Plonsky was named BIG EAST Conference office director of public relations in July 1986 and spent seven years with the league in public relations and assistant/associate commissioner capacities. UT Men's Athletics Director DeLoss Dodds persuaded Plonsky to rejoin the Longhorns in October 1993, and she's grown into one of UT's most influential administrators.
Last November, Plonsky delivered a lecture at the Lyndon B. Johnson School of Public Affairs on leadership and strategy. Her remarks came about one hour prior to one of the more important meetings of Plonsky's life.

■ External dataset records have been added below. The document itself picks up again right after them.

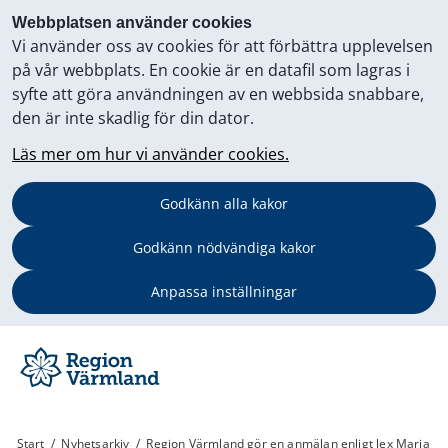
Webbplatsen använder cookies
Vi använder oss av cookies för att förbättra upplevelsen
på vår webbplats. En cookie är en datafil som lagras i
syfte att göra användningen av en webbsida snabbare,
den är inte skadlig för din dator.
Läs mer om hur vi använder cookies.
Godkänn alla kakor
Godkänn nödvändiga kakor
Anpassa inställningar
Start
/
Nyhetsarkiv
/
Region Värmland gör en anmälan enligt lex Maria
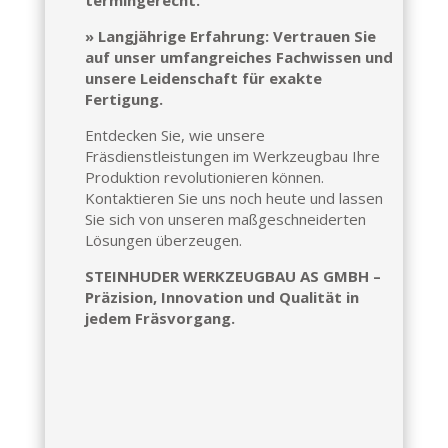
» Langjährige Erfahrung: Vertrauen Sie
auf unser umfangreiches Fachwissen und
unsere Leidenschaft für exakte
Fertigung.
Entdecken Sie, wie unsere
Fräsdienstleistungen im Werkzeugbau Ihre
Produktion revolutionieren können.
Kontaktieren Sie uns noch heute und lassen
Sie sich von unseren maßgeschneiderten
Lösungen überzeugen.
STEINHUDER WERKZEUGBAU AS GMBH –
Präzision, Innovation und Qualität in
jedem Fräsvorgang.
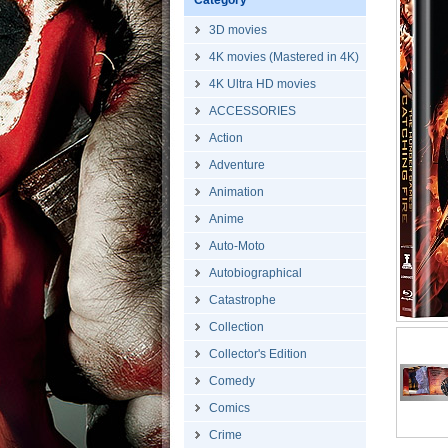
Category
3D movies
4K movies (Mastered in 4K)
4K Ultra HD movies
ACCESSORIES
Action
Adventure
Animation
Anime
Auto-Moto
Autobiographical
Catastrophe
Collection
Collector's Edition
Comedy
Comics
Crime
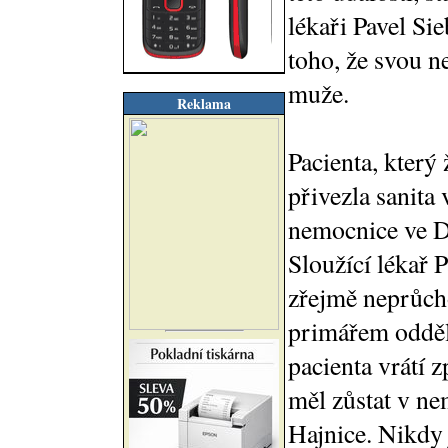
lékaři Pavel Sie
toho, že svou n
muže.
Reklama
Pacienta, který 
přivezla sanita
nemocnice ve D
Sloužící lékař P
zřejmě neprůcho
primářem odděl
pacienta vrátí 
měl zůstat v ne
Hajnice. Nikdy 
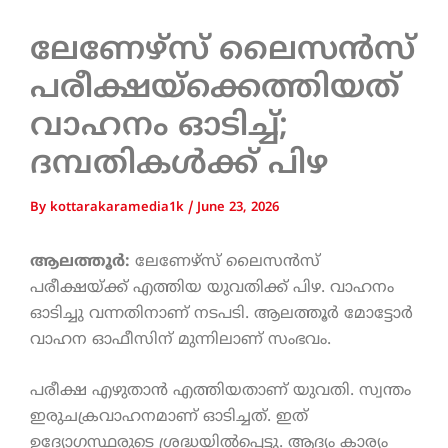
ലേണേഴ്സ് ലൈസൻസ്
പരീക്ഷയ്‌ക്കെത്തിയത്
വാഹനം ഓടിച്ച്;
ദമ്പതികൾക്ക് പിഴ
By
kottarakaramedia1k
/
June 23, 2026
ആലത്തൂർ:
ലേണേഴ്സ് ലൈസൻസ്
പരീക്ഷയ്ക്ക് എത്തിയ യുവതിക്ക് പിഴ. വാഹനം
ഓടിച്ചു വന്നതിനാണ് നടപടി. ആലത്തൂർ മോട്ടോർ
വാഹന ഓഫീസിന് മുന്നിലാണ് സംഭവം.
പരീക്ഷ എഴുതാൻ എത്തിയതാണ് യുവതി. സ്വന്തം
ഇരുചക്രവാഹനമാണ് ഓടിച്ചത്. ഇത്
ഉദ്യോഗസ്ഥരുടെ ശ്രദ്ധയിൽപ്പെട്ടു. ആദ്യം കാര്യം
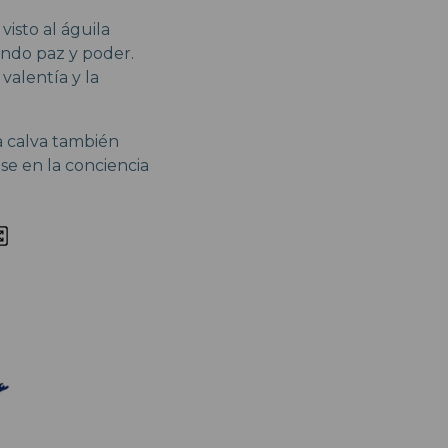
visto al águila
ando paz y poder.
valentía y la
la calva también
ose en la conciencia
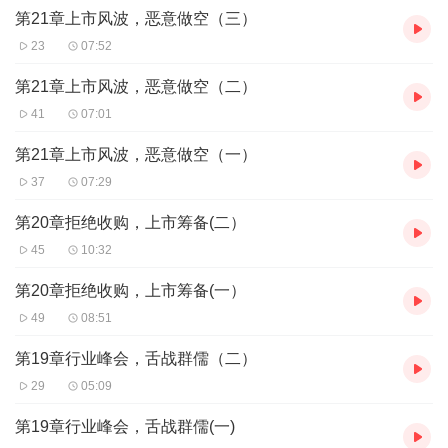
阶层跃迁的实战手册。
第21章上市风波，恶意做空（三）
跟着林舟，看懂商业逻辑，掌握财富密码！
23
07:52
第21章上市风波，恶意做空（二）
41
07:01
第21章上市风波，恶意做空（一）
37
07:29
第20章拒绝收购，上市筹备(二）
45
10:32
第20章拒绝收购，上市筹备(一）
49
08:51
第19章行业峰会，舌战群儒（二）
29
05:09
第19章行业峰会，舌战群儒(一)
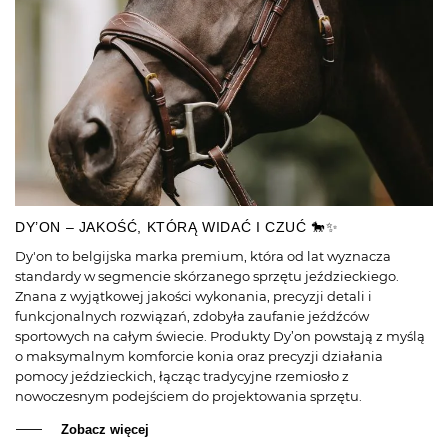
DY’ON – JAKOŚĆ, KTÓRĄ WIDAĆ I CZUĆ 🐎✨
Dy'on to belgijska marka premium, która od lat wyznacza
standardy w segmencie skórzanego sprzętu jeździeckiego.
Znana z wyjątkowej jakości wykonania, precyzji detali i
funkcjonalnych rozwiązań, zdobyła zaufanie jeźdźców
sportowych na całym świecie. Produkty Dy’on powstają z myślą
o maksymalnym komforcie konia oraz precyzji działania
pomocy jeździeckich, łącząc tradycyjne rzemiosło z
nowoczesnym podejściem do projektowania sprzętu.
Zobacz więcej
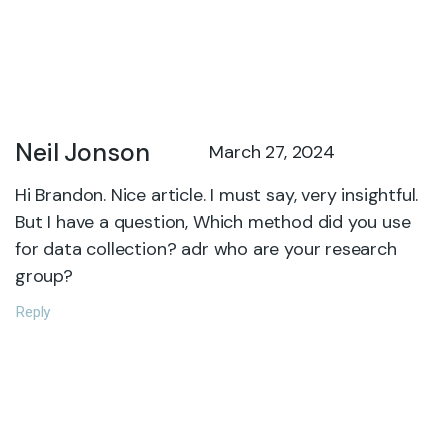
Neil Jonson
March 27, 2024
Hi Brandon. Nice article. I must say, very insightful.
But I have a question, Which method did you use
for data collection? adr who are your research
group?
Reply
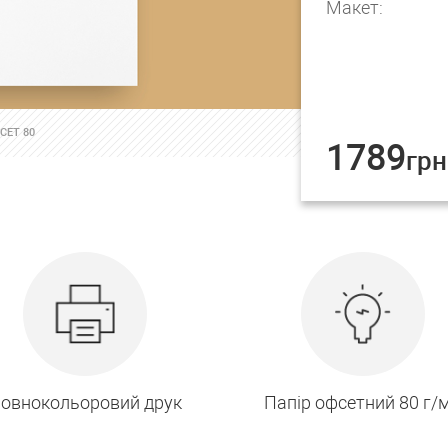
Макет:
СЕТ 80
1789
грн
овнокольоровий друк
Папір офсетний 80 г/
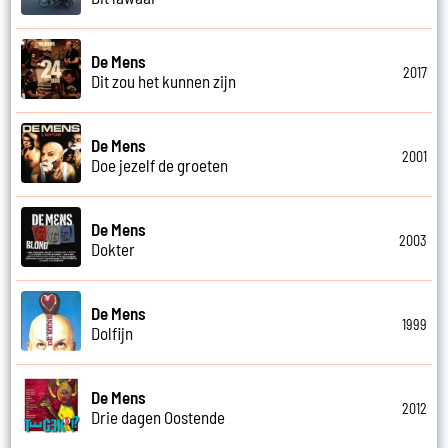
De Mens
2017
Dit zou het kunnen zijn
De Mens
2001
Doe jezelf de groeten
De Mens
2003
Dokter
De Mens
1999
Dolfijn
De Mens
2012
Drie dagen Oostende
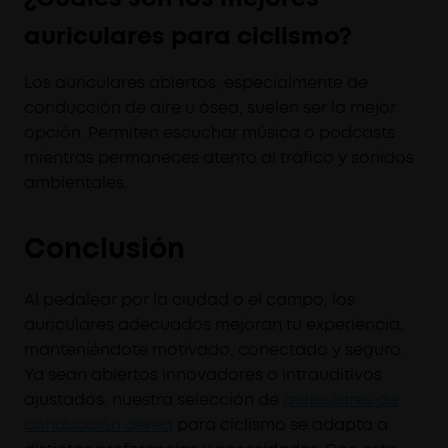
auriculares para ciclismo?
Los auriculares abiertos, especialmente de
conducción de aire u ósea, suelen ser la mejor
opción. Permiten escuchar música o podcasts
mientras permaneces atento al tráfico y sonidos
ambientales.
Conclusión
Al pedalear por la ciudad o el campo, los
auriculares adecuados mejoran tu experiencia,
manteniéndote motivado, conectado y seguro.
Ya sean abiertos innovadores o intrauditivos
ajustados, nuestra selección de
auriculares de
conducción aérea
para ciclismo se adapta a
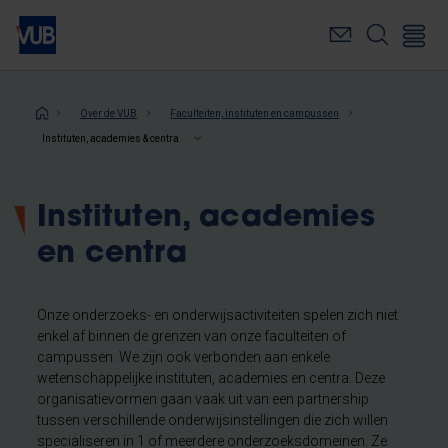
Overslaan
en
naar
de
inhoud
Kruimelpad
Over de VUB
Faculteiten, instituten en campussen
gaan
Instituten, academies & centra
Instituten, academies
en centra
Onze onderzoeks- en onderwijsactiviteiten spelen zich niet
enkel af binnen de grenzen van onze faculteiten of
campussen. We zijn ook verbonden aan enkele
wetenschappelijke instituten, academies en centra. Deze
organisatievormen gaan vaak uit van een partnership
tussen verschillende onderwijsinstellingen die zich willen
specialiseren in 1 of meerdere onderzoeksdomeinen. Ze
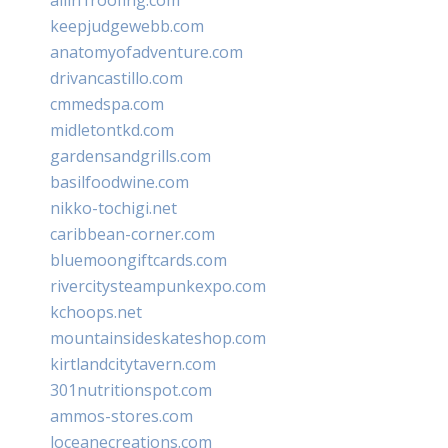
keepjudgewebb.com
anatomyofadventure.com
drivancastillo.com
cmmedspa.com
midletontkd.com
gardensandgrills.com
basilfoodwine.com
nikko-tochigi.net
caribbean-corner.com
bluemoongiftcards.com
rivercitysteampunkexpo.com
kchoops.net
mountainsideskateshop.com
kirtlandcitytavern.com
301nutritionspot.com
ammos-stores.com
loceanecreations.com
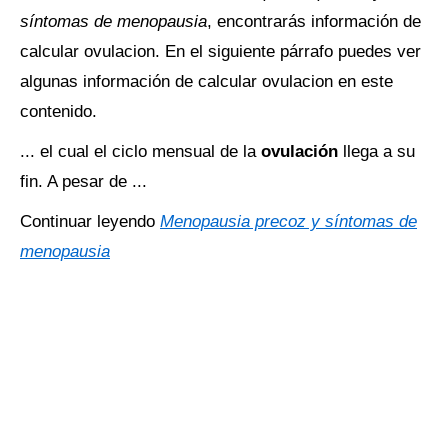
síntomas de menopausia
, encontrarás información de
calcular ovulacion. En el siguiente párrafo puedes ver
algunas información de calcular ovulacion en este
contenido.
... el cual el ciclo mensual de la
ovulación
llega a su
fin. A pesar de ...
Continuar leyendo
Menopausia precoz y síntomas de
menopausia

Later that Tuesday night, the UT Board of Regents voted to accept President Bill Powers' recommendation that The University pursue its own cable and satellite television network.
Plonsky's multi-media rights experience, gained during her tenure with the BIG EAST, proved invaluable last winter, as she and Dodds championed a groundbreaking partnership between UT, IMG College and ESPN.
Longhorn Network, a first-of-its-kind television network exclusively dedicated to UT and UT sports coverage, launched on Aug. 26, 2011, with a live two-hour special from The University's South Mall.
Plonsky, still a journalist at heart, is rarely without her ever-present smartphone. It rings to the tune of SportCenter's theme.
"This Hall of Honor is really for coaches and kids, and people who serve the coaches and kids. I'm deeply appreciative," Plonsky said. "It's always been about Texas. It was that way when I got here, it was that way when I left, why I always paid attention to it. This place is just extraordinarily special. It becomes you."